start
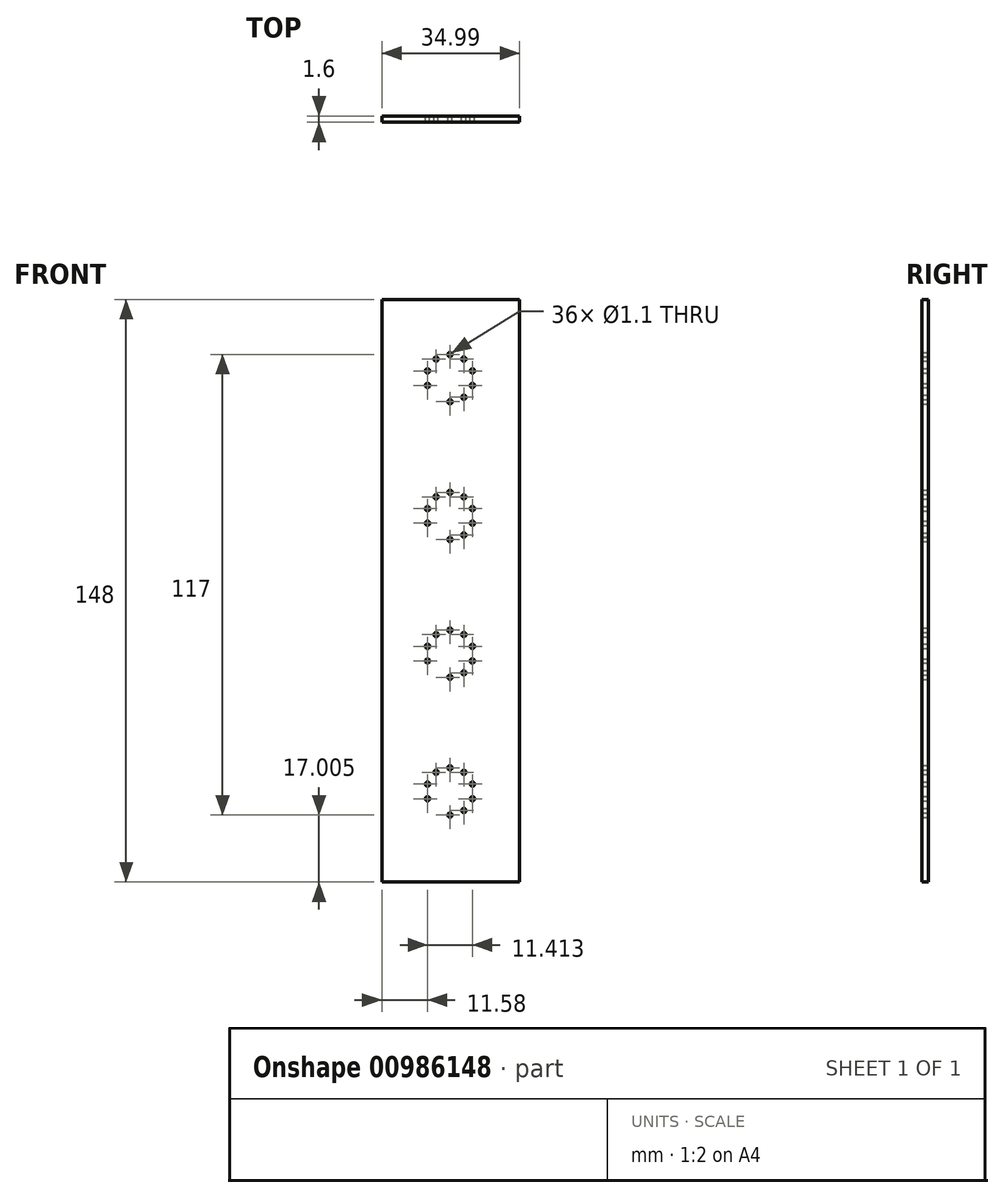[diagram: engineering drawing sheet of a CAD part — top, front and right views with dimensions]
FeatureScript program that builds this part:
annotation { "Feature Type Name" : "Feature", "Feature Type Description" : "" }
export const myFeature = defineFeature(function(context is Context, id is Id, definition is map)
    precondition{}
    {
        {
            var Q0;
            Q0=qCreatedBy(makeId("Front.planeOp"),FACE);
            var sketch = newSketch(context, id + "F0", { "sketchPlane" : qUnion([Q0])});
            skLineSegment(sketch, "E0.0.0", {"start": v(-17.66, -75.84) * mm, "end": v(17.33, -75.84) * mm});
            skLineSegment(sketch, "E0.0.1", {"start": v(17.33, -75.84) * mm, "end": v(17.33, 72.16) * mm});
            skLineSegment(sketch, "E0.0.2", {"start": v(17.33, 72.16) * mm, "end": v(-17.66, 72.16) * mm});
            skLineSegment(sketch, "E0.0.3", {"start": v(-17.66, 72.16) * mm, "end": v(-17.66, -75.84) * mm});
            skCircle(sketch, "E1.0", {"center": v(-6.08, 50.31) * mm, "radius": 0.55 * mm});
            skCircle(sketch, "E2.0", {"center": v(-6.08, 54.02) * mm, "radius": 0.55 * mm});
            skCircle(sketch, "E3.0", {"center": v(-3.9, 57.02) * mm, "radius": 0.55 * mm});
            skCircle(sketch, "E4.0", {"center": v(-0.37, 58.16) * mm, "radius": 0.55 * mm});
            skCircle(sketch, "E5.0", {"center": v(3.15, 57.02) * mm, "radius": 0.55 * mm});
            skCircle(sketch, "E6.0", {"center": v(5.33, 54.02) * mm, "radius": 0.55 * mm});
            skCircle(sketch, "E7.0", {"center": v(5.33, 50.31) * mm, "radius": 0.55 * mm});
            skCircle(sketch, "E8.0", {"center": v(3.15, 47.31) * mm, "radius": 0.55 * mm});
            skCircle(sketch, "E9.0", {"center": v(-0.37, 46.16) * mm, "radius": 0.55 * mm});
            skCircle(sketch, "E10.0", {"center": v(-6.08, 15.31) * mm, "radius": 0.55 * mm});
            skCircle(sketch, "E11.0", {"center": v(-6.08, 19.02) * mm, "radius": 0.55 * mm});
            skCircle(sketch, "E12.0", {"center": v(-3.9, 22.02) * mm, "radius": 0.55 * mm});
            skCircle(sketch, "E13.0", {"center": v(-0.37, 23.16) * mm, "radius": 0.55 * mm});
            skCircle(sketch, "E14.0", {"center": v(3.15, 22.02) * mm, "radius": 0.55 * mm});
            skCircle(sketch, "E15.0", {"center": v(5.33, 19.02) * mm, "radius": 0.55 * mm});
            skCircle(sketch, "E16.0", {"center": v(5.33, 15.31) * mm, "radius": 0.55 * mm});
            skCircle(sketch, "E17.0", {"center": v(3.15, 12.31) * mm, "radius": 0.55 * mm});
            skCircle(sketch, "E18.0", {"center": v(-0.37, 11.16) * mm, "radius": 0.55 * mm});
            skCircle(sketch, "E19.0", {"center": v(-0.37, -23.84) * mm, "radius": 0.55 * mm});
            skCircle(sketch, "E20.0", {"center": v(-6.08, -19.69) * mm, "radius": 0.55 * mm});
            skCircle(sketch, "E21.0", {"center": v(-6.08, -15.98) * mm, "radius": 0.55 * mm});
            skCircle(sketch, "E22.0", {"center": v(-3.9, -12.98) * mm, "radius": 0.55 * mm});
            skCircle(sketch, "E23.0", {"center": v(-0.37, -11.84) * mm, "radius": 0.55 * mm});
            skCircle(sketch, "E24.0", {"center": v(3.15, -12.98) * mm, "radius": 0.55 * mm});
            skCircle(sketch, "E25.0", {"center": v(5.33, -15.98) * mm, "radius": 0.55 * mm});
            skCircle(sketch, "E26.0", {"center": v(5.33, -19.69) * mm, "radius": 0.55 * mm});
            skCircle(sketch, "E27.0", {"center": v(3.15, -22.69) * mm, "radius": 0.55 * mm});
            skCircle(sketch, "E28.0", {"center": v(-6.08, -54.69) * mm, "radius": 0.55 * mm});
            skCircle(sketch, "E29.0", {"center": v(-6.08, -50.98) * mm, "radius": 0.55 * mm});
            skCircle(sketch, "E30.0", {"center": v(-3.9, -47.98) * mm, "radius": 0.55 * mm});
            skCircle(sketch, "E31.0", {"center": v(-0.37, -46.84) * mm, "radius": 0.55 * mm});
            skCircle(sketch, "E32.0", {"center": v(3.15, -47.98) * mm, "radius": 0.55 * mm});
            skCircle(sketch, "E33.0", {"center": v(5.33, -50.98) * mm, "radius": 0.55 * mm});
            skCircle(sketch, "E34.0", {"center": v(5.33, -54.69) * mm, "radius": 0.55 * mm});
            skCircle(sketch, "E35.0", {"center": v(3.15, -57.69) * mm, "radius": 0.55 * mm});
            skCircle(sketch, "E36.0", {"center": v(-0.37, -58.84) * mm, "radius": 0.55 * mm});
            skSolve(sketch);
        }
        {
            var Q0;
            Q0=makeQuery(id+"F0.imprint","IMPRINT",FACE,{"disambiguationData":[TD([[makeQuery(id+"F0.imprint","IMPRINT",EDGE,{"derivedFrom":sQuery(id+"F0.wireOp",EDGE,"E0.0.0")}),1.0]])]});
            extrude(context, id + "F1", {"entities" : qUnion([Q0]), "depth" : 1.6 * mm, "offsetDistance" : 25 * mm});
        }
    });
end
start
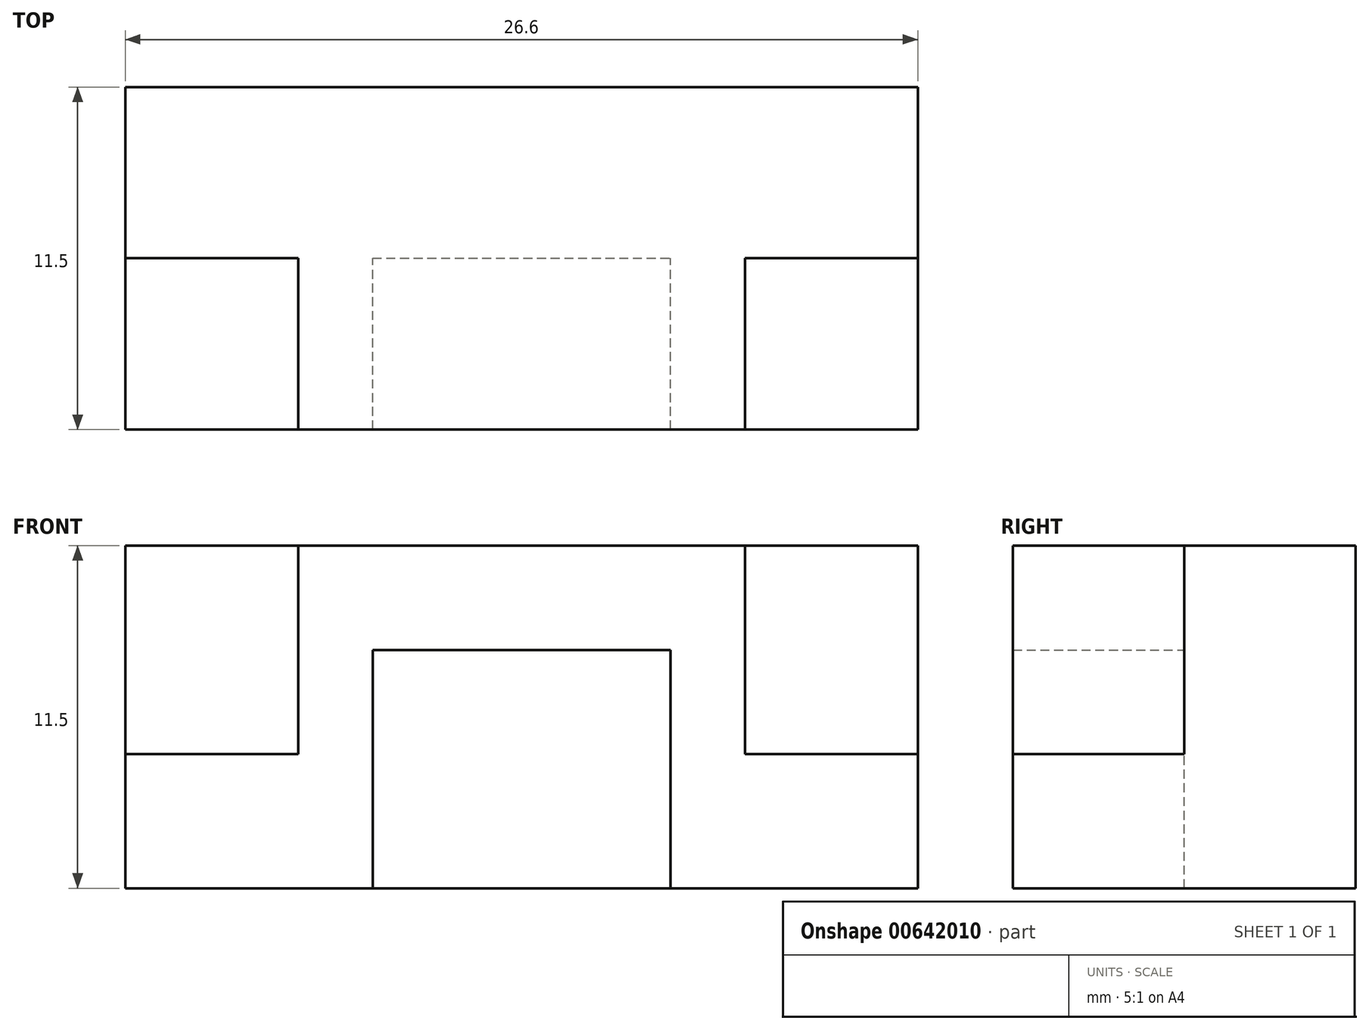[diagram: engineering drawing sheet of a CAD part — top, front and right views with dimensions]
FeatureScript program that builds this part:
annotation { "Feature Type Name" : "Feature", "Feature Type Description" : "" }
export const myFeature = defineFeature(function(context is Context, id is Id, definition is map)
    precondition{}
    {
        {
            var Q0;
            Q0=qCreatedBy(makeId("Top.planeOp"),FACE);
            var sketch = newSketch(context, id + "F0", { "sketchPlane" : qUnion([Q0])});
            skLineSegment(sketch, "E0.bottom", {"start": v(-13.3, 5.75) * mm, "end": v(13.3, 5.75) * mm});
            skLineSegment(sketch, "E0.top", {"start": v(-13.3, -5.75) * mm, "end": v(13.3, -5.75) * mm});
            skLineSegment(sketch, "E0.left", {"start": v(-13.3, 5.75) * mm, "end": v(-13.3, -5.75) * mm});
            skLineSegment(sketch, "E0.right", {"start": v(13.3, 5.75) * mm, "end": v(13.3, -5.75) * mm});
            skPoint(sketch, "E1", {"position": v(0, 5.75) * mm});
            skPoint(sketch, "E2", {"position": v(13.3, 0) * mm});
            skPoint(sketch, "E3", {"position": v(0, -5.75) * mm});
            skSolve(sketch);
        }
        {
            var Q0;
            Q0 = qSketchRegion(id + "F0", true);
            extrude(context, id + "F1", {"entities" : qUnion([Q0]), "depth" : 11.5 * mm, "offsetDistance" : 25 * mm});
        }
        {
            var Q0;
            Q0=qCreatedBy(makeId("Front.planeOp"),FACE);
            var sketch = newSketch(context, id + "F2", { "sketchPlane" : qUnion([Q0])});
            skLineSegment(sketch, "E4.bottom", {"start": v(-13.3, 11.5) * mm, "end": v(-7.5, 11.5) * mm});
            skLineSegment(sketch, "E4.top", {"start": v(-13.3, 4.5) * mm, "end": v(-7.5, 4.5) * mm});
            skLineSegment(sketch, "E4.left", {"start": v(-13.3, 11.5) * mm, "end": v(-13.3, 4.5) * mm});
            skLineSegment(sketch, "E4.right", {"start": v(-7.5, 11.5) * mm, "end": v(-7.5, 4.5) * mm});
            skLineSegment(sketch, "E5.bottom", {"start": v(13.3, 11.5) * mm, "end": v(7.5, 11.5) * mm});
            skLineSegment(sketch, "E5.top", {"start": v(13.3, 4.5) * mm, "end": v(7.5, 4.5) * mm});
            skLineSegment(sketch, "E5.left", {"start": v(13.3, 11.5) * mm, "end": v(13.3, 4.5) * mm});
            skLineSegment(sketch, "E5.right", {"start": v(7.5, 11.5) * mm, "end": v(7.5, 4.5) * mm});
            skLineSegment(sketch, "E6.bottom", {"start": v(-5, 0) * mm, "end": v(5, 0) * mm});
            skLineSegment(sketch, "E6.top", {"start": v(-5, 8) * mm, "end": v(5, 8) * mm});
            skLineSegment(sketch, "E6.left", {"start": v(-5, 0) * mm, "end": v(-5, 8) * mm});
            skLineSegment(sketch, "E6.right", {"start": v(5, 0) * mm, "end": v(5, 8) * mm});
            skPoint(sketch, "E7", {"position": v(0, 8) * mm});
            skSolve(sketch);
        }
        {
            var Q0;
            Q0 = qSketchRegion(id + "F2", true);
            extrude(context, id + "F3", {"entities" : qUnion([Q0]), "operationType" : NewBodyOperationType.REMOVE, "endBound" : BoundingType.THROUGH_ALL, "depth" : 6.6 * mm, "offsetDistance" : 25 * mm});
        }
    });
end
WHAT YOU SHOULD DO » Copy out every line in the records that contains the string "offsetDistance".

EXERCISE SOLUTION »
            extrude(context, id + "F1", {"entities" : qUnion([Q0]), "depth" : 1.6 * mm, "offsetDistance" : 25 * mm});
            extrude(context, id + "F1", {"entities" : qUnion([Q0]), "depth" : 11.5 * mm, "offsetDistance" : 25 * mm});
            extrude(context, id + "F3", {"entities" : qUnion([Q0]), "operationType" : NewBodyOperationType.REMOVE, "endBound" : BoundingType.THROUGH_ALL, "depth" : 6.6 * mm, "offsetDistance" : 25 * mm});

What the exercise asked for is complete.